When our hour is up, she tells me I should keep writing letters. “But maybe I could read them. If you’re okay with that.”
I nod because I trust Brenda. I mean, I mostly trust Brenda. Because if I trusted her completely, I’d probably tell her everything.
“What do you say we work up to trying the stairs? Just a little farther. Maybe a little on Tuesday and more on Thursday?”
I look at the steps in front of me.
They lead down to the courtyard.
The pool.
The mailboxes.
The front gate.
The world.
The top step seems close enough, but the bottom one looks like it’s a mile away. I want to say no, but then I think of everything that’s outside that gate. There are bad things, but there are good things, too. I have to keep moving forward if I’m going to stand a chance at finding them again.
“Okay. I’ll try,” I say.
chapter sixteen
My mom’s cell phone rings after dinner, and she excuses herself to go outside and sit on the stairs to talk. That’s where she goes when she wants privacy since our apartment is about the size of a shoe box. I have an idea of who it might be.
Someone related to my dad.
Someone with the same olive skin and big dark eyes.
Someone who wants answers.
Someone who is sad.
Someone who is sick with worry, but also frustrated.
Someone who has talked to him.
Someone who knows where he is.
Ben is buzzing around. Literally buzzing. Like a bee.
“Buzz,” he goes. “Buzz, buzz, buzz.” He flies around the apartment, chasing me from the kitchen to the living room to the hallway to our room. “I’m gonna sting you! You better watch out!”

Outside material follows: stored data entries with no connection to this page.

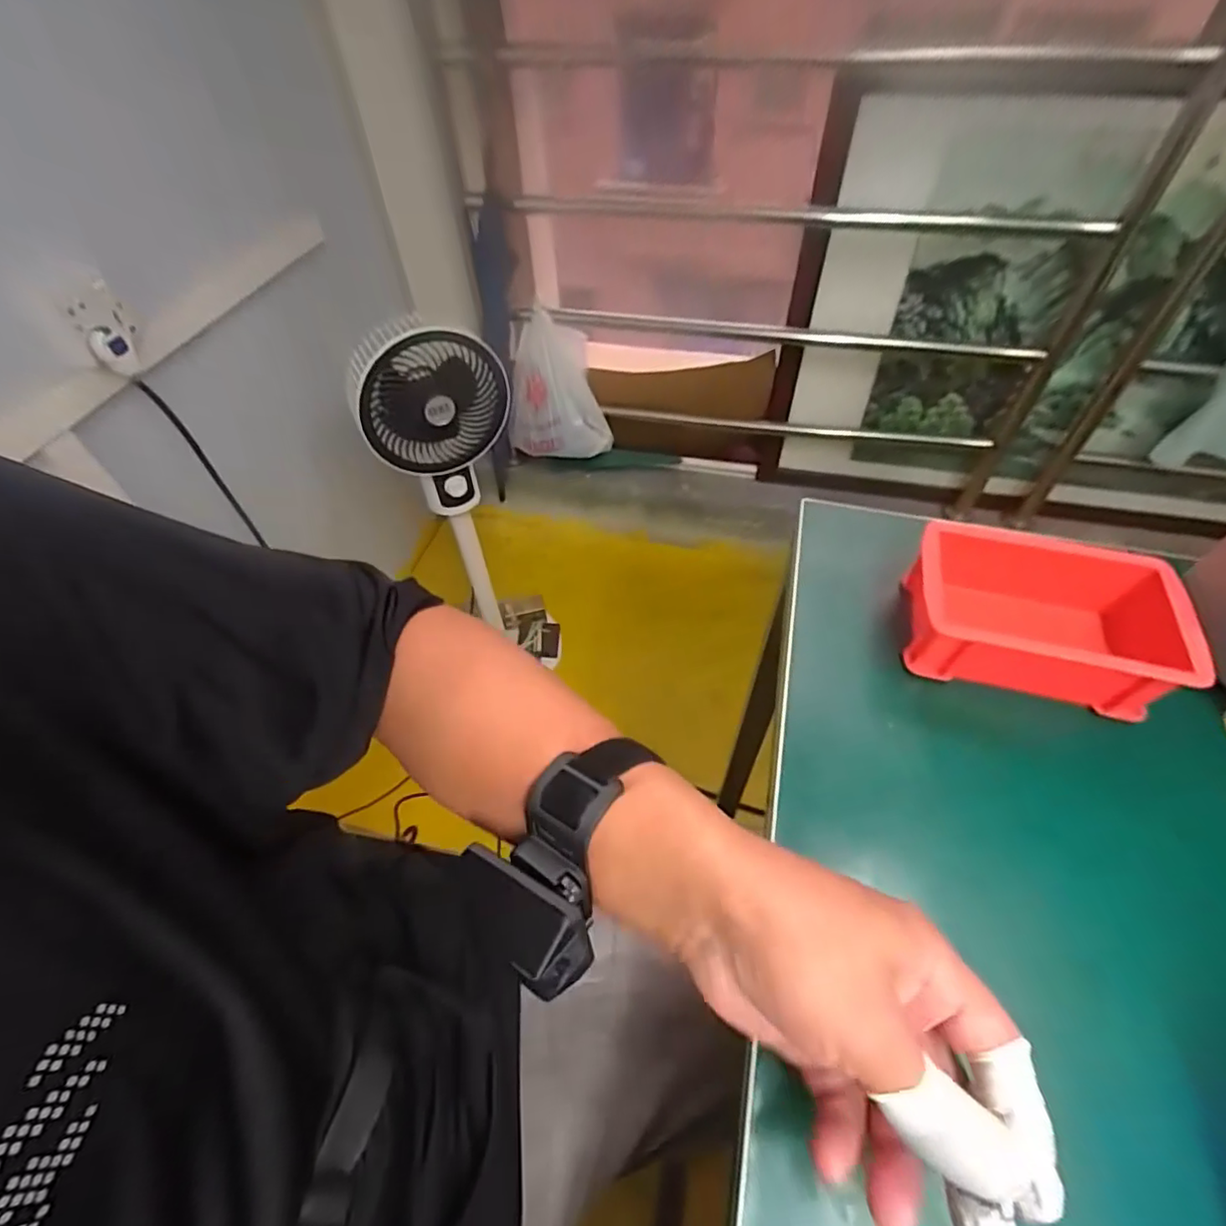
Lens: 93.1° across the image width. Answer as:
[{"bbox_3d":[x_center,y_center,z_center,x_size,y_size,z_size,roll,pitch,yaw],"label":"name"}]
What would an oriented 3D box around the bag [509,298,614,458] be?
[{"bbox_3d":[-0.126,-0.484,1.292,0.250,0.247,0.166,16,54,14],"label":"bag"}]

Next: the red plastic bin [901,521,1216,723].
[{"bbox_3d":[0.278,0.006,0.378,0.159,0.060,0.098,12,53,12],"label":"red plastic bin"}]

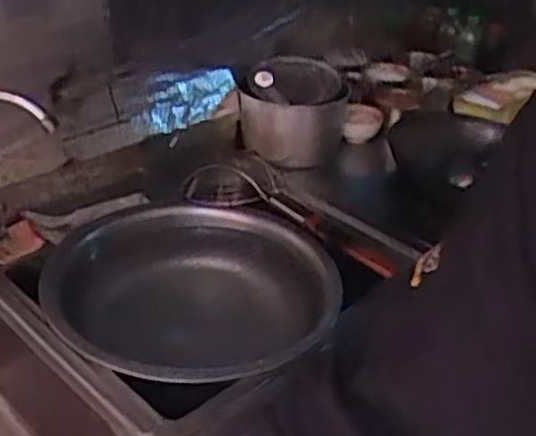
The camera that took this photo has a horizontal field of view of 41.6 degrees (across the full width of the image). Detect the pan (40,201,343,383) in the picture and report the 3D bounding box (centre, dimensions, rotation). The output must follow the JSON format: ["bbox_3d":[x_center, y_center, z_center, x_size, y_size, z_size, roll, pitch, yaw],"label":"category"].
[{"bbox_3d":[-0.129,0.139,1.113,0.445,0.132,0.441,10,32,11],"label":"pan"}]

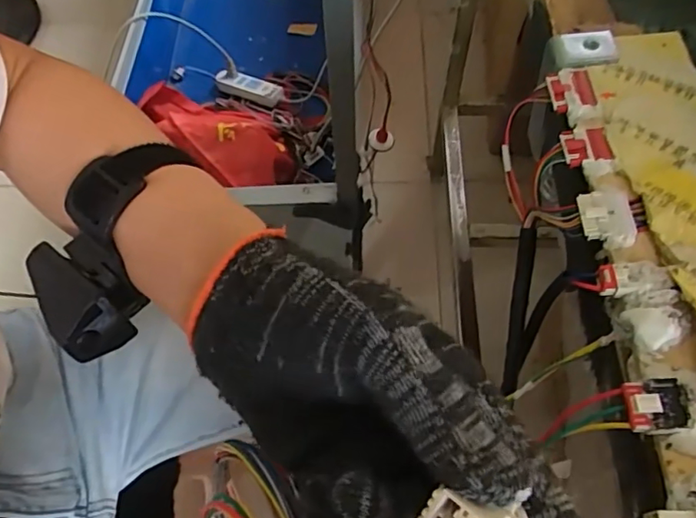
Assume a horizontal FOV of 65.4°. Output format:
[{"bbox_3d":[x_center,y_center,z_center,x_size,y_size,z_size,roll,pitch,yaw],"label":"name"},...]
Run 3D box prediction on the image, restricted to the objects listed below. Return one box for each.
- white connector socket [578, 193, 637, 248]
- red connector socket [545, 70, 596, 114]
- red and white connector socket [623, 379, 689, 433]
[{"bbox_3d":[0.136,-0.021,0.285,0.024,0.008,0.032,-2,61,2],"label":"white connector socket"},{"bbox_3d":[0.138,-0.104,0.337,0.024,0.007,0.033,2,61,4],"label":"red connector socket"},{"bbox_3d":[0.133,0.063,0.233,0.025,0.006,0.021,-5,61,0],"label":"red and white connector socket"}]

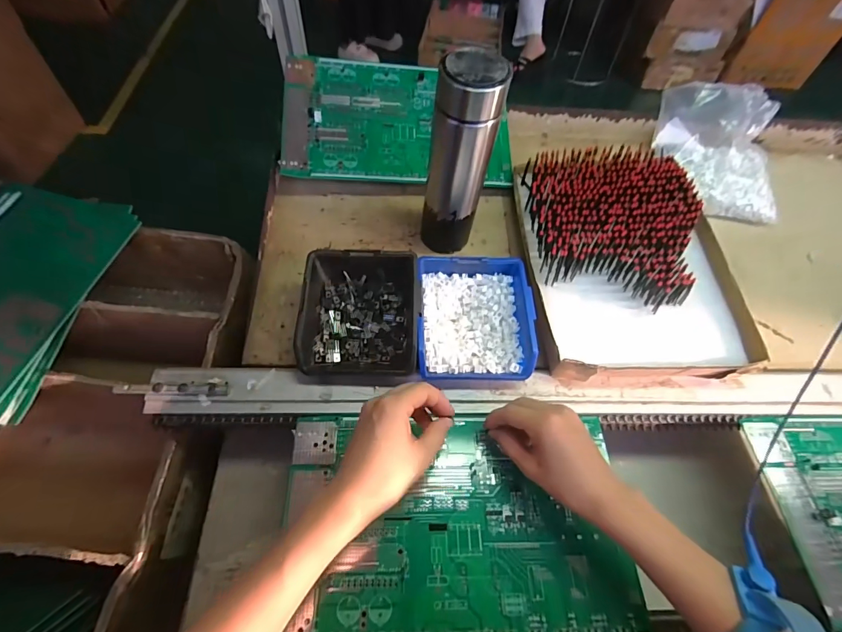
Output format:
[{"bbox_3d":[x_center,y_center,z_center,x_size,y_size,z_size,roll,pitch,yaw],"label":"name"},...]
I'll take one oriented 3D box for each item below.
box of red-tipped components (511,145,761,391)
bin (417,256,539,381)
[{"bbox_3d":[0.245,-0.075,0.484,0.224,0.075,0.296,0,59,-3],"label":"box of red-tipped components"},{"bbox_3d":[0.057,0.003,0.439,0.118,0.056,0.128,1,59,-3],"label":"bin"}]

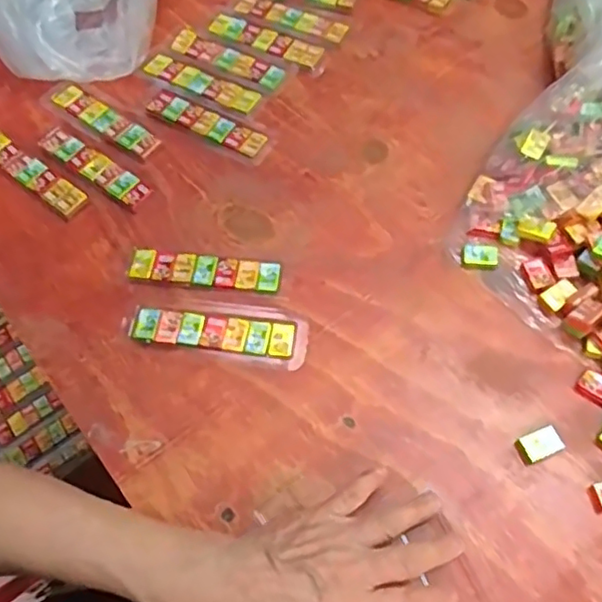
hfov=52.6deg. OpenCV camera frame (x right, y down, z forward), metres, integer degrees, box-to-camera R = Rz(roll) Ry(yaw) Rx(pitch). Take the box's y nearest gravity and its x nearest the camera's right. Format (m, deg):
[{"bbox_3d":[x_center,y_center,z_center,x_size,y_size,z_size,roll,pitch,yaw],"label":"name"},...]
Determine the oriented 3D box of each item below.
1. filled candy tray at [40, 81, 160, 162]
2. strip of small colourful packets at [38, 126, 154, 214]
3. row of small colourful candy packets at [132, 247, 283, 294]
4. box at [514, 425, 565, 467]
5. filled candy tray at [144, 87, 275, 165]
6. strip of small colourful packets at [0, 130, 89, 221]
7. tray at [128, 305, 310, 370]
[{"bbox_3d":[-0.180,-0.164,0.546,0.127,0.009,0.033,30,69,18],"label":"filled candy tray"},{"bbox_3d":[-0.177,-0.116,0.524,0.115,0.010,0.027,33,69,18],"label":"strip of small colourful packets"},{"bbox_3d":[-0.075,-0.023,0.476,0.116,0.009,0.026,7,64,7],"label":"row of small colourful candy packets"},{"bbox_3d":[0.158,0.096,0.405,0.028,0.007,0.018,-23,64,-8],"label":"box"},{"bbox_3d":[-0.083,-0.158,0.544,0.124,0.007,0.030,28,68,17],"label":"filled candy tray"},{"bbox_3d":[-0.231,-0.110,0.524,0.117,0.010,0.026,34,70,19],"label":"strip of small colourful packets"},{"bbox_3d":[-0.060,0.021,0.453,0.132,0.009,0.039,8,64,8],"label":"tray"}]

I run in front of him, swooping around him when it seems he’s finally gotten close enough to actually get me. “I’m too quick for you,” I say as I dash back down the hall, past the school portraits that hang there. The frames are shaped like school buses. Each window on the bus is for a different year, from kindergarten through twelfth grade. My eleventh and twelfth grade windows are empty. And a shinier, more optimistic version of me occupies all the other years.
Ben is laughing so hard that he can’t run straight. He goes thump thump into the walls of the hall.

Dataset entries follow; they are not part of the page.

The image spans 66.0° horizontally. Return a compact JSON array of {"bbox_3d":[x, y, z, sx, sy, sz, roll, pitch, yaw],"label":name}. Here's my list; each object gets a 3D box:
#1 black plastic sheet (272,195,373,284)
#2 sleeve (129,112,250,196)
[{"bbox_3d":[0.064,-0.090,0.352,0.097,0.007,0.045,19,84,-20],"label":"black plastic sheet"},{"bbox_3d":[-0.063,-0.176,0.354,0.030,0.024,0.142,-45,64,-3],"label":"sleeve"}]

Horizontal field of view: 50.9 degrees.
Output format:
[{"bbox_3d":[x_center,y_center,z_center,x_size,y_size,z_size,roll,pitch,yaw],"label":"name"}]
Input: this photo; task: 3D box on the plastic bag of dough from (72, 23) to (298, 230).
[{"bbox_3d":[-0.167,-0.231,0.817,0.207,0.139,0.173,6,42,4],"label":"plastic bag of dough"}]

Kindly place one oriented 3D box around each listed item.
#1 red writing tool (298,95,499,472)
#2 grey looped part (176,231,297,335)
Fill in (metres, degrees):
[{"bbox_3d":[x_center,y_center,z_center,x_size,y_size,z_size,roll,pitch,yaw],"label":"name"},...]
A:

“Be careful,” I call. “Don’t knock down the pictures.”
I finally let him catch me on the couch. He takes his finger and pokes me. “Ha! Got you! Zap!”

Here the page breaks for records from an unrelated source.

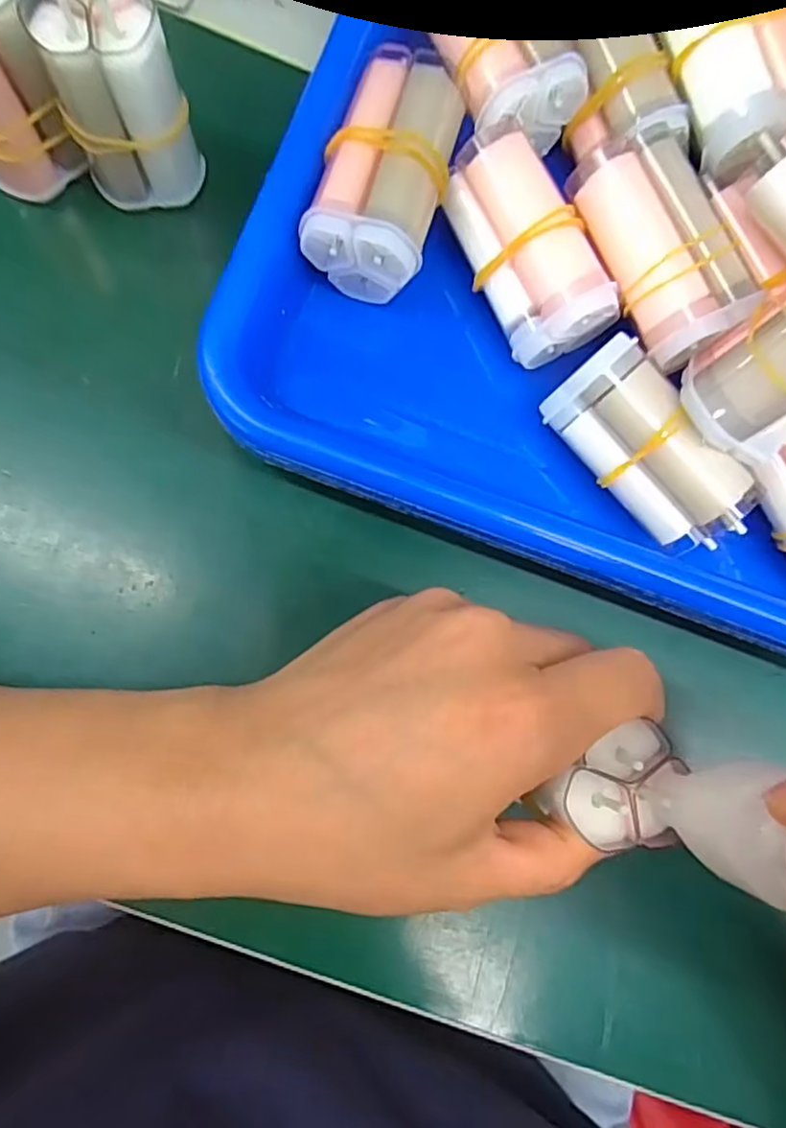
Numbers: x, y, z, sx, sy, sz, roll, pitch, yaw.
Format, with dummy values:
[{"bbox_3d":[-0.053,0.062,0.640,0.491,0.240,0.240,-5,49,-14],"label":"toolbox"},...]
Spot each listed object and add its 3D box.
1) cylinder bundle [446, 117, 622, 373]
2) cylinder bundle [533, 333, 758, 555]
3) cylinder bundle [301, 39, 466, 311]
[{"bbox_3d":[0.041,-0.096,0.205,0.017,0.033,0.064,-26,84,-45],"label":"cylinder bundle"},{"bbox_3d":[0.079,-0.035,0.204,0.065,0.018,0.033,47,123,-2],"label":"cylinder bundle"},{"bbox_3d":[-0.002,-0.117,0.202,0.035,0.029,0.059,20,81,-3],"label":"cylinder bundle"}]

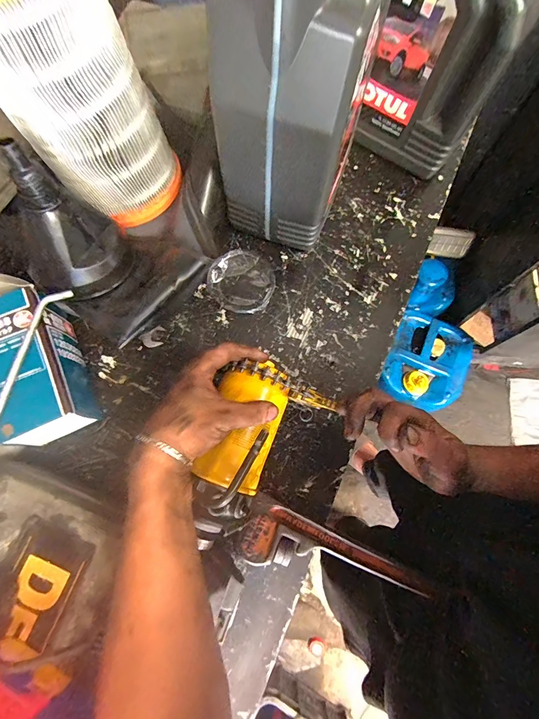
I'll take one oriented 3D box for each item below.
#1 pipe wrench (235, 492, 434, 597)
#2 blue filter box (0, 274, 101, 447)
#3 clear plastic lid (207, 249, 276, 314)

I pull my hand to my shoulder where he stung me. “Ow! That hurts!”
He laughs. “Buzz, buzz.”
“You’re too cute to sting people.” I pull him onto my lap and smother him with kisses. He tries to keep buzzing, but he’s practically choking on laughter. “Calm down, little bee,” I say.
Ben finally catches his breath, settles down, and glazes over at a cartoon on television. I realize my mom has been gone a long time. I untangle Ben from my lap and sit him down on the other side of the couch so I can get up to check on her.
I step out on the welcome mat. It’s amazing how easy it is to stand here now that I’ve done it a few times. And it feels good to do it, too. I see my mom sitting on the bottom step. She’s still wearing her hospital scrubs. Her phone call is done. But I hardly notice that because I can really only focus on the fact that Evan is towering in front of her. He’s got his wet suit slung over one shoulder and his surfboard under his arm. The look on his face is very serious. He’s listening to my mom. She is staring up at him and saying things. I want to see her face. She’s telling him something important. I know this because of the way Evan watches her.